Daniel Radcliffe applauds late playwright Peter Shaffer

Sir Peter Shaffer, who wrote Amadeus, Equus and The Royal Hunt of the Sun, died aged 90

The Oscar-winning playwright Sir Peter Shaffer, who wrote Amadeus, Equus and The Royal Hunt of the Sun, has died in Ireland aged 90.

Shaffer’s play Amadeus won worldwide acclaim when it hit the silver screen, while Equus was given a new lease of life in 2007, when Harry Potter star Daniel Radcliffe played the lead role in the West End.

“Peter Shaffer was one of the great writers of his generation,” said National Theatre director Rufus Norris. “The plays he leaves behind are an enduring legacy.” Radcliffe said he was “one of the UK’s greatest playwrights”.

Shaffer and his twin brother Anthony, the playwright who wrote Sleuth, grew up in a Jewish family in Liverpool but studied in London and then Cambridge.

He was gay, and his career tailed off after his partner Robert Leonard, a vocal coach, died in 1990. Still, Shaffer had written three successful plays, lauded by critics, if not always initially.

Writing in The Guardian, theatre critic Mark Lawson said: “The grand rhetoric and visual spectacle of The Royal Hunt of the Sun and Equus had been pejoratively called ‘operatic’ by some.
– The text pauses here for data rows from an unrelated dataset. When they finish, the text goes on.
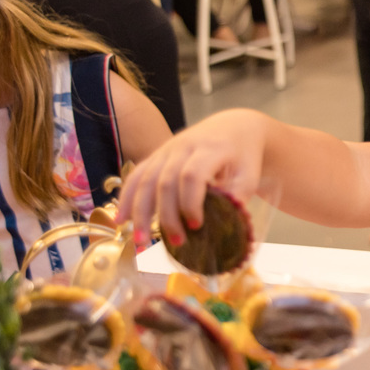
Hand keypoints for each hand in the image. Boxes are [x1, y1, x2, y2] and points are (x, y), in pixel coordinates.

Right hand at [116, 110, 267, 245]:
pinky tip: (120, 220)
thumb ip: (237, 197)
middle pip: (165, 181)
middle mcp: (184, 146)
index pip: (192, 175)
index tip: (197, 225)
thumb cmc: (243, 155)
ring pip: (145, 180)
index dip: (190, 202)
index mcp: (210, 149)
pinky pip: (136, 176)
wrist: (234, 127)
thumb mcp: (249, 174)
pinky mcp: (156, 155)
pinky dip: (126, 198)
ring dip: (140, 212)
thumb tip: (224, 226)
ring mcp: (166, 150)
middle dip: (167, 215)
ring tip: (141, 241)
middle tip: (176, 242)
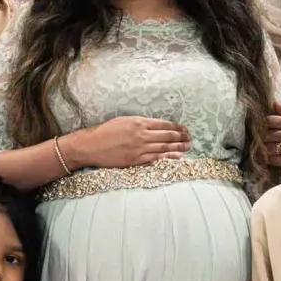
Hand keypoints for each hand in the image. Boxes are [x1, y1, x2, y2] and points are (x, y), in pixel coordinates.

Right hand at [73, 116, 189, 168]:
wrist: (90, 146)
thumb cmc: (104, 132)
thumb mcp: (123, 121)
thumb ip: (139, 123)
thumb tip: (153, 126)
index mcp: (138, 122)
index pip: (163, 124)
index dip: (175, 127)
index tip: (183, 128)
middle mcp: (141, 134)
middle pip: (166, 135)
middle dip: (180, 137)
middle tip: (189, 138)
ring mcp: (139, 148)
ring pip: (163, 147)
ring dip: (177, 147)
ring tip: (187, 147)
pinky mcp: (135, 160)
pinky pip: (155, 158)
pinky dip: (167, 157)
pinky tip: (176, 157)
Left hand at [265, 108, 280, 174]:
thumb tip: (274, 103)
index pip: (271, 120)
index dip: (263, 125)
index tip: (263, 129)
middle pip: (267, 134)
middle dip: (263, 139)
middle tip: (263, 142)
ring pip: (268, 147)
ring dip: (266, 150)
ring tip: (267, 151)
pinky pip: (272, 159)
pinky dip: (270, 160)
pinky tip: (273, 159)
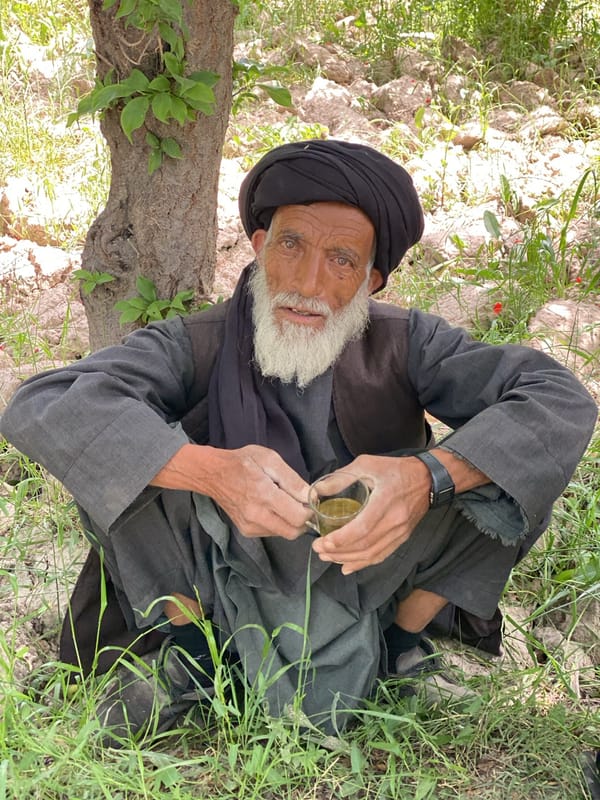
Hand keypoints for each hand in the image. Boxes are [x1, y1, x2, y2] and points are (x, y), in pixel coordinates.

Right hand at [150, 443, 310, 538]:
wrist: (213, 474)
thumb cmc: (242, 462)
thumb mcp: (270, 459)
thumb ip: (292, 479)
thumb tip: (310, 496)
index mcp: (264, 495)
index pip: (298, 517)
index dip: (309, 510)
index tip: (308, 499)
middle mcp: (256, 515)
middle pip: (293, 532)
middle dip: (302, 520)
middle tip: (299, 503)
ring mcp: (250, 526)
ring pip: (283, 533)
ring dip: (290, 521)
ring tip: (282, 501)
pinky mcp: (246, 531)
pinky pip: (272, 532)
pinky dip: (278, 522)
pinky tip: (271, 507)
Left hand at [311, 454, 430, 574]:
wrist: (427, 479)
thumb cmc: (396, 470)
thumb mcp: (367, 464)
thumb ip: (342, 477)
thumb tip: (317, 490)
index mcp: (385, 500)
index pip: (363, 527)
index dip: (342, 539)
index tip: (324, 542)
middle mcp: (394, 520)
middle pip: (365, 545)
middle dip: (339, 551)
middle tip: (319, 549)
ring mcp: (400, 531)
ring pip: (372, 554)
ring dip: (348, 559)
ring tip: (328, 557)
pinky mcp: (402, 537)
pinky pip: (382, 555)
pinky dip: (363, 563)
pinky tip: (347, 566)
Amadeus must be as close to a spoken opera as theatre has come. Shaping words into fugues and arias, the text resembles a libretto.”

He added: “Apart from the riches his production provided for the eyes, the other key to the Shaffer brand was that he wrote modern roles allowing great Shakespearean actors to use every note of their vocal instruments.”